ACTION ITEM - Nothing but the pictures should be dropped; repeat the rest of the data below exactly.

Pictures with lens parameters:
--*--

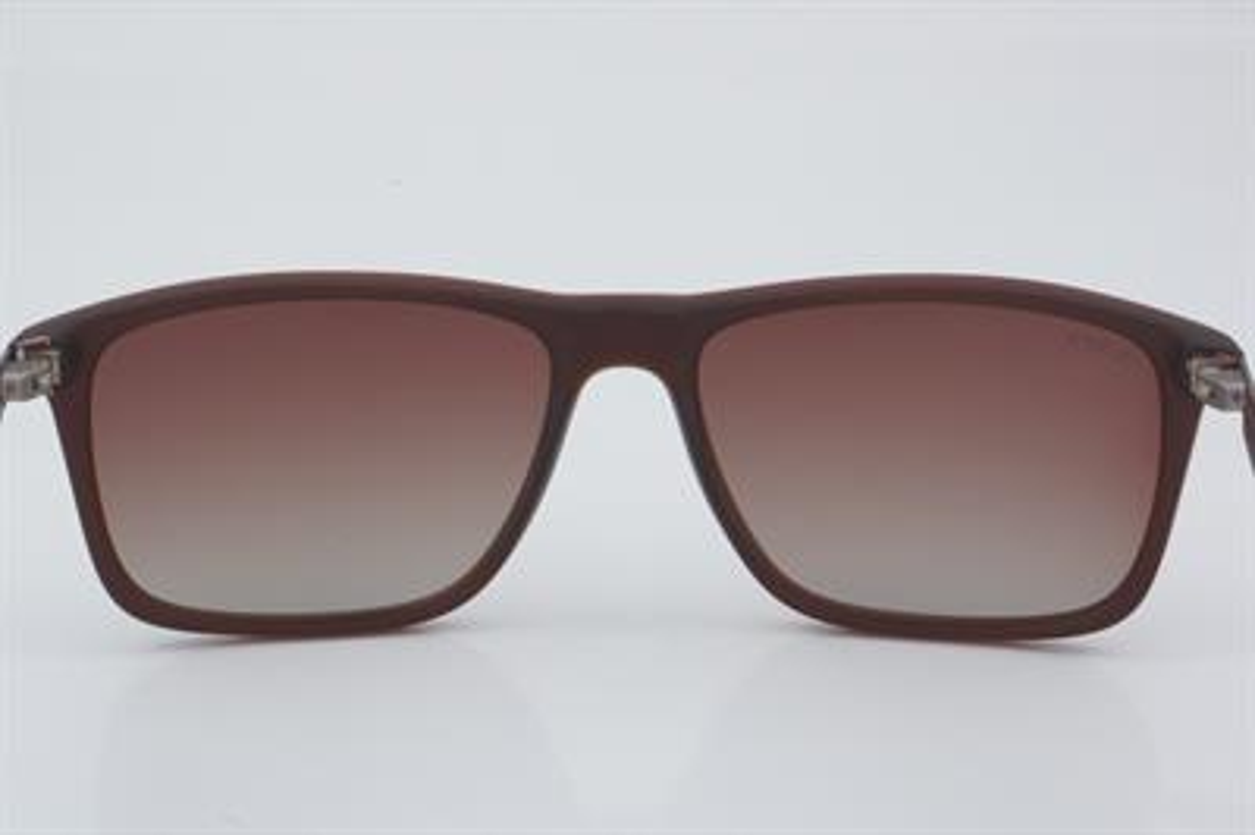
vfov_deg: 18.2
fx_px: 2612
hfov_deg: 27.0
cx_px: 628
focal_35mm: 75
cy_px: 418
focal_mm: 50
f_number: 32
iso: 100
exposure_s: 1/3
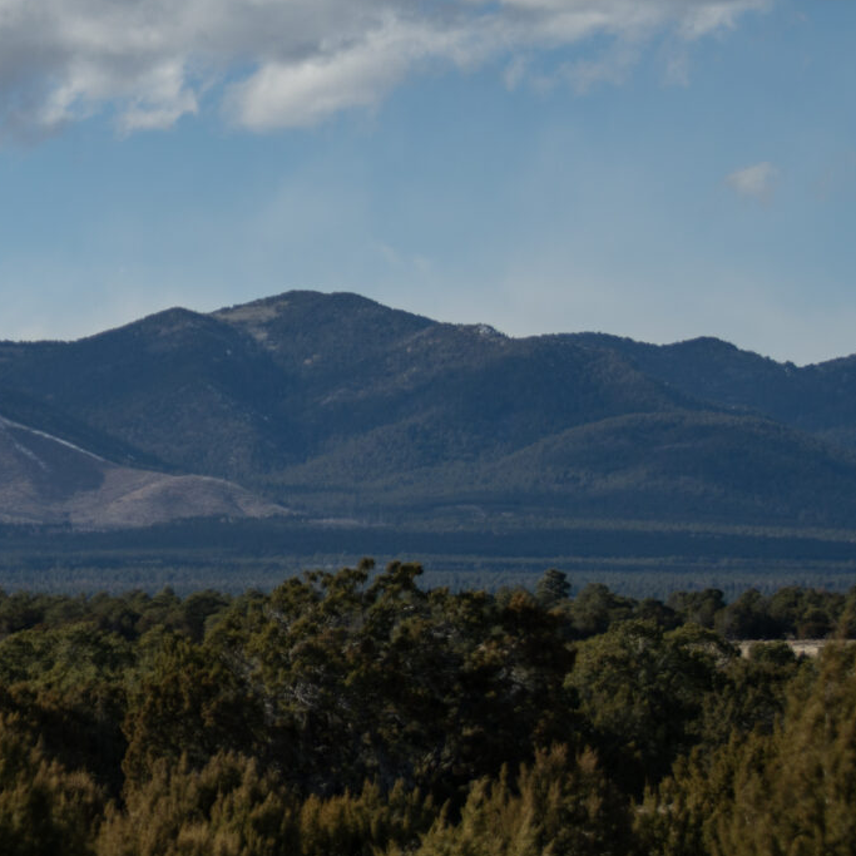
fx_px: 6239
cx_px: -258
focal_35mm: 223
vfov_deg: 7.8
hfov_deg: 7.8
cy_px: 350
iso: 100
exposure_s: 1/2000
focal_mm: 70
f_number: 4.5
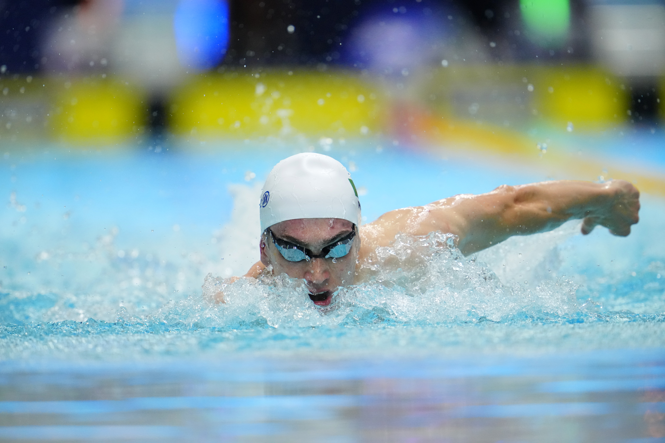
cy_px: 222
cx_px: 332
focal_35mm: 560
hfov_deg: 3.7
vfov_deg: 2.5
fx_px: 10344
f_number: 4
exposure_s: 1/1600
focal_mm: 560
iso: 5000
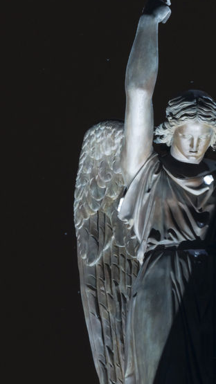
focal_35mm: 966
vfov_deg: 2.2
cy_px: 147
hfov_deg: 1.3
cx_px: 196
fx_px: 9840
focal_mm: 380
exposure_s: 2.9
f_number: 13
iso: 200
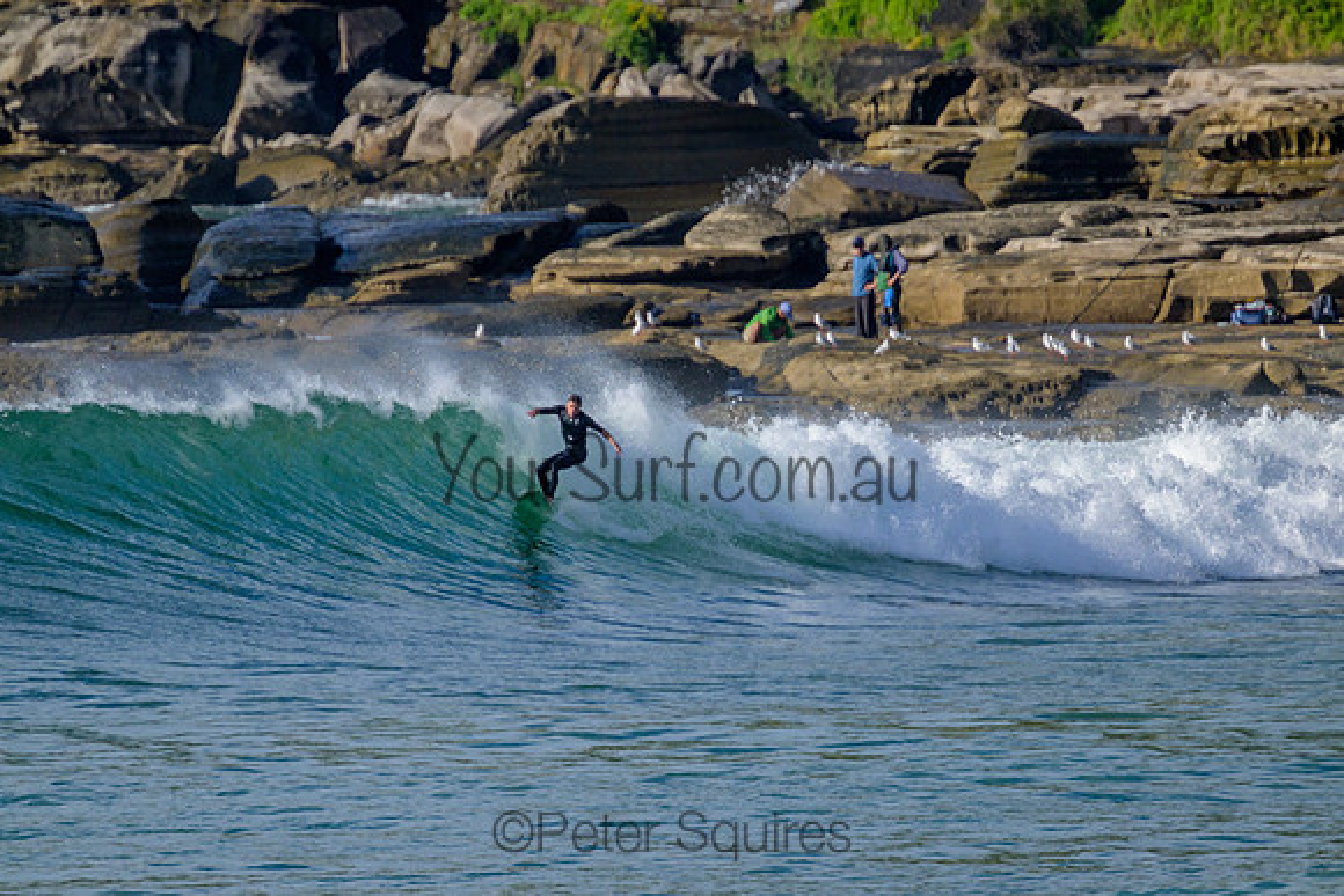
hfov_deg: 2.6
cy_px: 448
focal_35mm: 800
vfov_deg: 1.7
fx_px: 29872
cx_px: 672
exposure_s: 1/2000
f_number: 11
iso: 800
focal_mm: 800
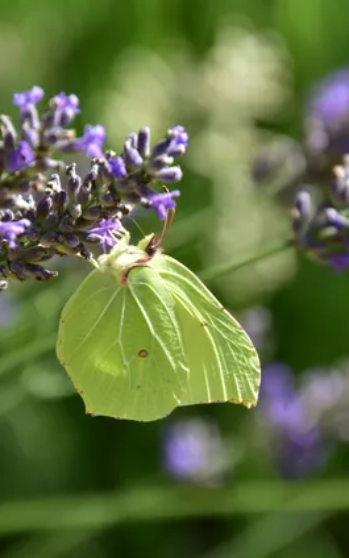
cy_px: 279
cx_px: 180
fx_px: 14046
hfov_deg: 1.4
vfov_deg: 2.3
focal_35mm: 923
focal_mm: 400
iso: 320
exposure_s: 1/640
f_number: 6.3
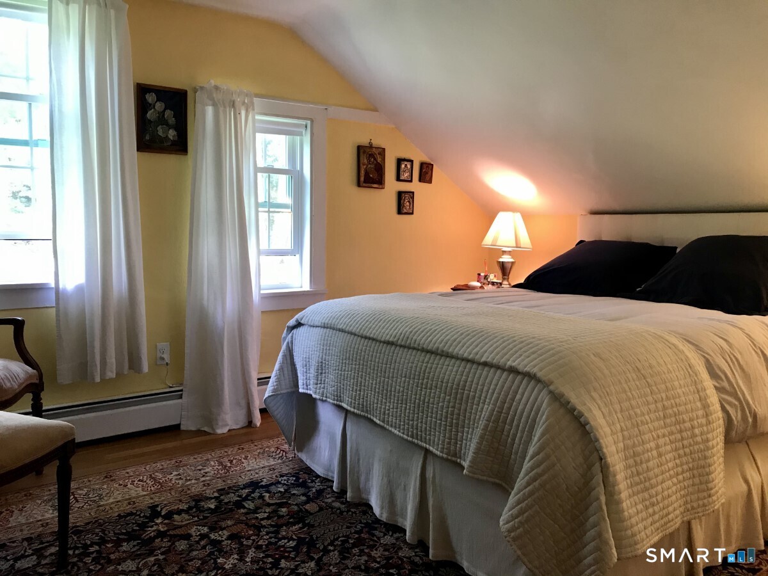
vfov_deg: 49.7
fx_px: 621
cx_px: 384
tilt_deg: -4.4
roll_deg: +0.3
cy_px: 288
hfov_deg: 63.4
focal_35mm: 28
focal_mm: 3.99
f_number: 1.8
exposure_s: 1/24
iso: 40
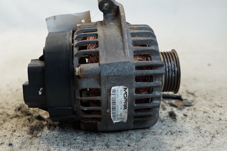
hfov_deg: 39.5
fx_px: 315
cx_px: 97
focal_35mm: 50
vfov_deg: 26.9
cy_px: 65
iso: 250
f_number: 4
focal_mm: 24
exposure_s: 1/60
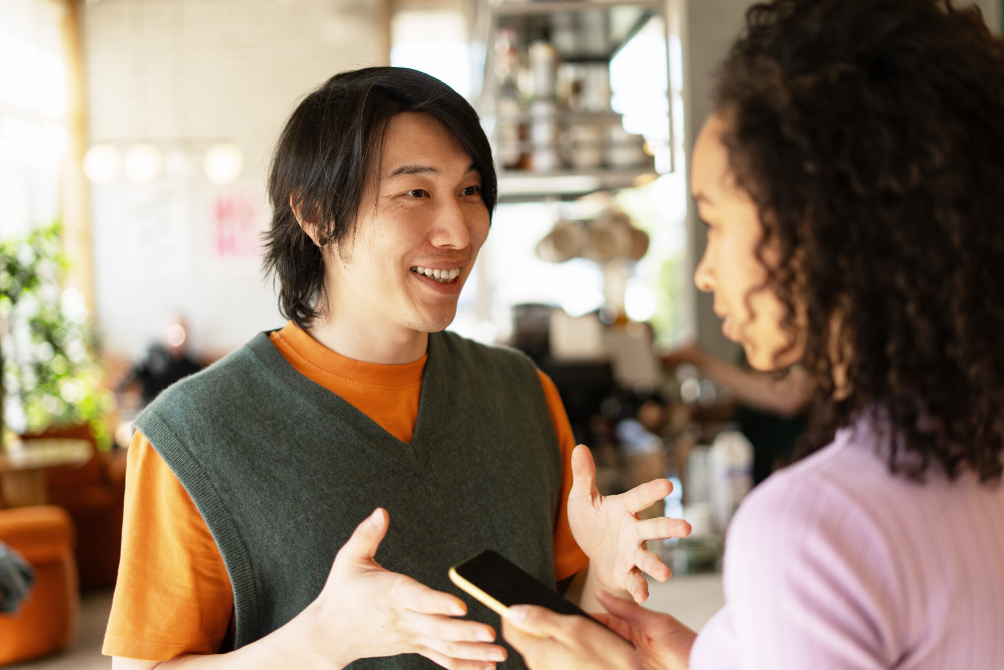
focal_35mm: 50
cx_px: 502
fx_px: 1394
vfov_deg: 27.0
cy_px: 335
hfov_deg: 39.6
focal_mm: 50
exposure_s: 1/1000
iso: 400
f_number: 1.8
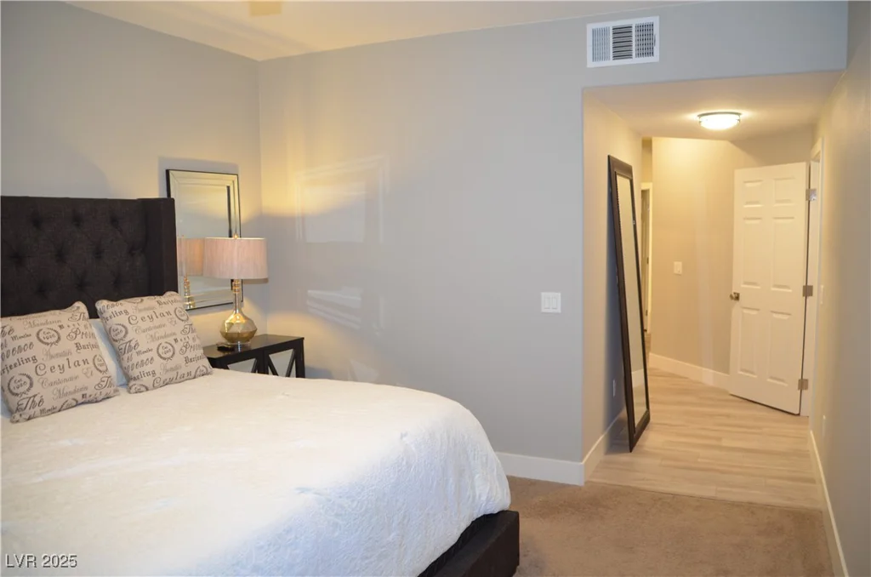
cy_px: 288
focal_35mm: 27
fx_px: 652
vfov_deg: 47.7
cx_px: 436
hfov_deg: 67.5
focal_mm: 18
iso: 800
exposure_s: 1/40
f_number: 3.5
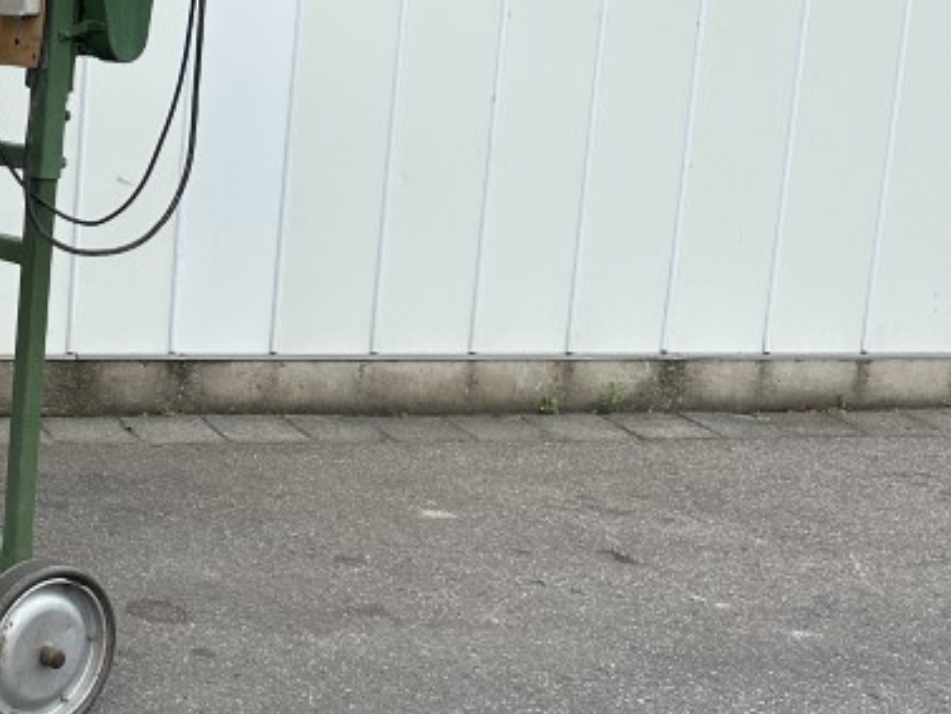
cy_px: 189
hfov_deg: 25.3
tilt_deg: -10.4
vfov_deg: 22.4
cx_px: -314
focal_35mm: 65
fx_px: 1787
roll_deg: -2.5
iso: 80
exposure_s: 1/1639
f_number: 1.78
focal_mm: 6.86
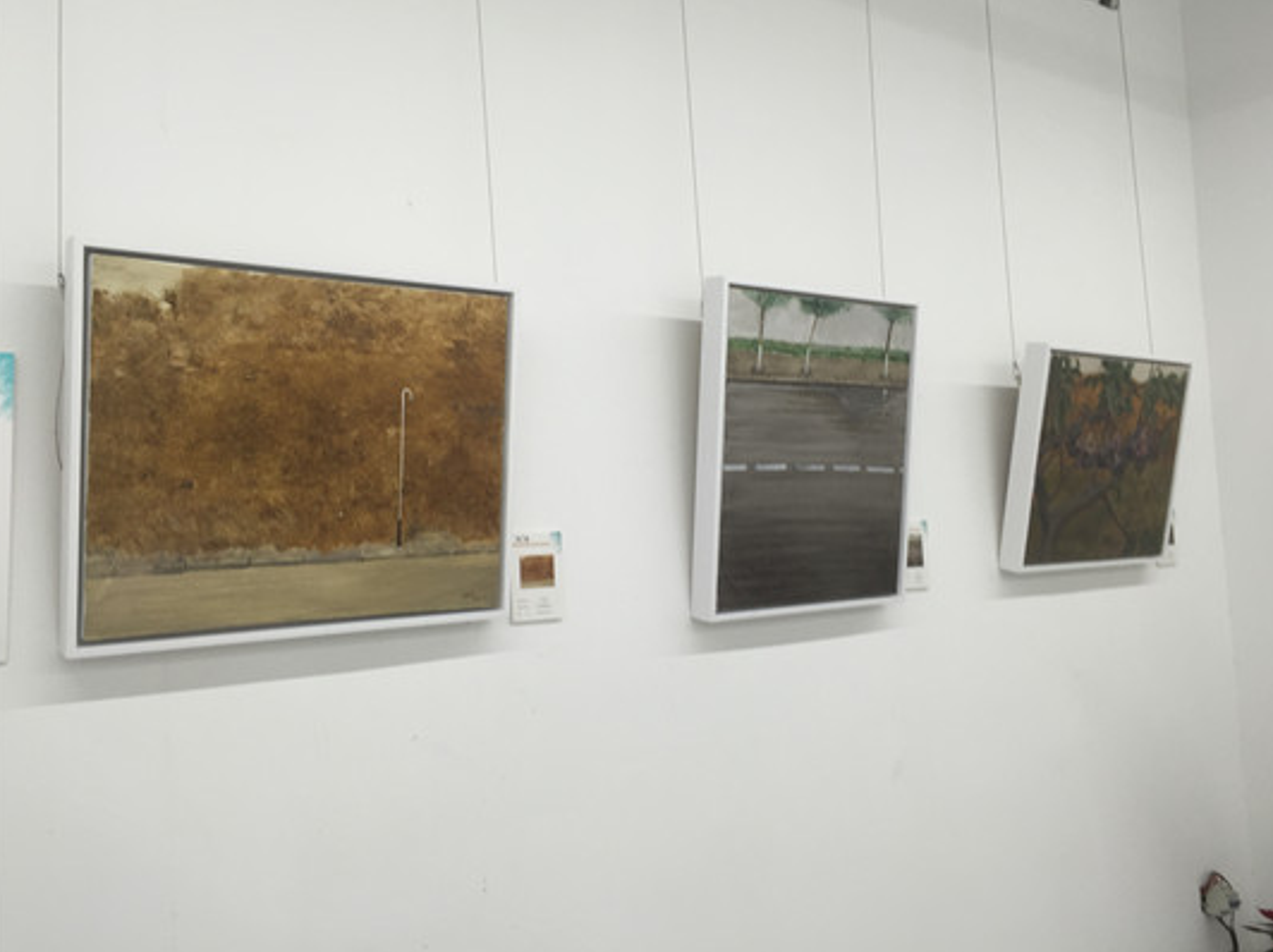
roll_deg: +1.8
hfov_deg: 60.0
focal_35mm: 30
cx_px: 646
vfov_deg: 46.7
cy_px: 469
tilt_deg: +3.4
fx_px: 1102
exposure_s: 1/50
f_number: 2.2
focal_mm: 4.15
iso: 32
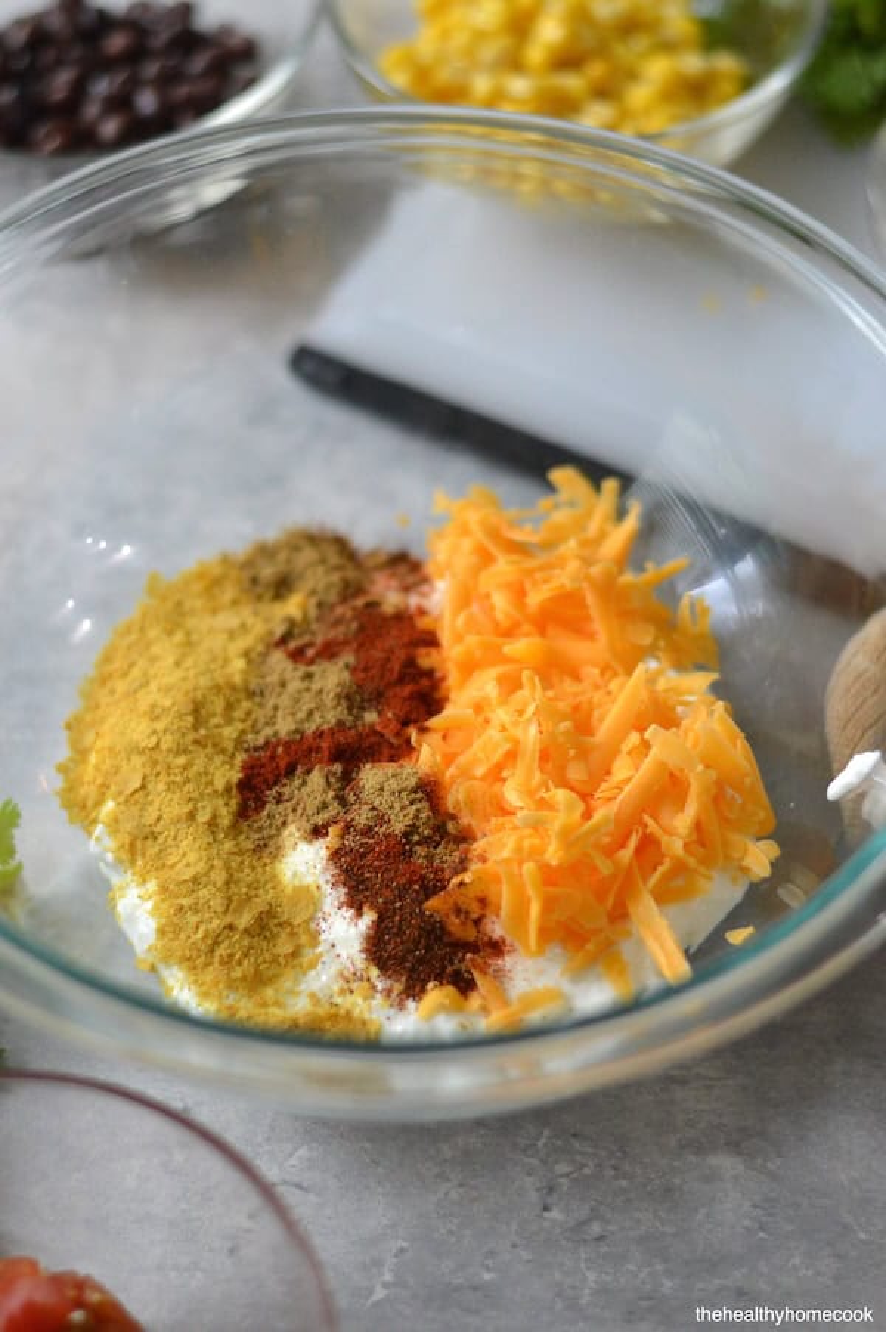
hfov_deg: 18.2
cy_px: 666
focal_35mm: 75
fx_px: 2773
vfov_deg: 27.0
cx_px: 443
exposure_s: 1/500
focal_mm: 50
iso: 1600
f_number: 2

--*--

EXERCISE RESULT -
vfov_deg: 18.2
fx_px: 2612
hfov_deg: 27.0
cx_px: 628
focal_35mm: 75
cy_px: 418
focal_mm: 50
f_number: 32
iso: 100
exposure_s: 1/3
fx_px: 6239
cx_px: -258
focal_35mm: 223
vfov_deg: 7.8
hfov_deg: 7.8
cy_px: 350
iso: 100
exposure_s: 1/2000
focal_mm: 70
f_number: 4.5
cy_px: 222
cx_px: 332
focal_35mm: 560
hfov_deg: 3.7
vfov_deg: 2.5
fx_px: 10344
f_number: 4
exposure_s: 1/1600
focal_mm: 560
iso: 5000
focal_35mm: 966
vfov_deg: 2.2
cy_px: 147
hfov_deg: 1.3
cx_px: 196
fx_px: 9840
focal_mm: 380
exposure_s: 2.9
f_number: 13
iso: 200
hfov_deg: 2.6
cy_px: 448
focal_35mm: 800
vfov_deg: 1.7
fx_px: 29872
cx_px: 672
exposure_s: 1/2000
f_number: 11
iso: 800
focal_mm: 800
cy_px: 279
cx_px: 180
fx_px: 14046
hfov_deg: 1.4
vfov_deg: 2.3
focal_35mm: 923
focal_mm: 400
iso: 320
exposure_s: 1/640
f_number: 6.3
vfov_deg: 49.7
fx_px: 621
cx_px: 384
tilt_deg: -4.4
roll_deg: +0.3
cy_px: 288
hfov_deg: 63.4
focal_35mm: 28
focal_mm: 3.99
f_number: 1.8
exposure_s: 1/24
iso: 40
hfov_deg: 39.5
fx_px: 315
cx_px: 97
focal_35mm: 50
vfov_deg: 26.9
cy_px: 65
iso: 250
f_number: 4
focal_mm: 24
exposure_s: 1/60
focal_35mm: 50
cx_px: 502
fx_px: 1394
vfov_deg: 27.0
cy_px: 335
hfov_deg: 39.6
focal_mm: 50
exposure_s: 1/1000
iso: 400
f_number: 1.8
cy_px: 288
focal_35mm: 27
fx_px: 652
vfov_deg: 47.7
cx_px: 436
hfov_deg: 67.5
focal_mm: 18
iso: 800
exposure_s: 1/40
f_number: 3.5
cy_px: 189
hfov_deg: 25.3
tilt_deg: -10.4
vfov_deg: 22.4
cx_px: -314
focal_35mm: 65
fx_px: 1787
roll_deg: -2.5
iso: 80
exposure_s: 1/1639
f_number: 1.78
focal_mm: 6.86
roll_deg: +1.8
hfov_deg: 60.0
focal_35mm: 30
cx_px: 646
vfov_deg: 46.7
cy_px: 469
tilt_deg: +3.4
fx_px: 1102
exposure_s: 1/50
f_number: 2.2
focal_mm: 4.15
iso: 32
hfov_deg: 18.2
cy_px: 666
focal_35mm: 75
fx_px: 2773
vfov_deg: 27.0
cx_px: 443
exposure_s: 1/500
focal_mm: 50
iso: 1600
f_number: 2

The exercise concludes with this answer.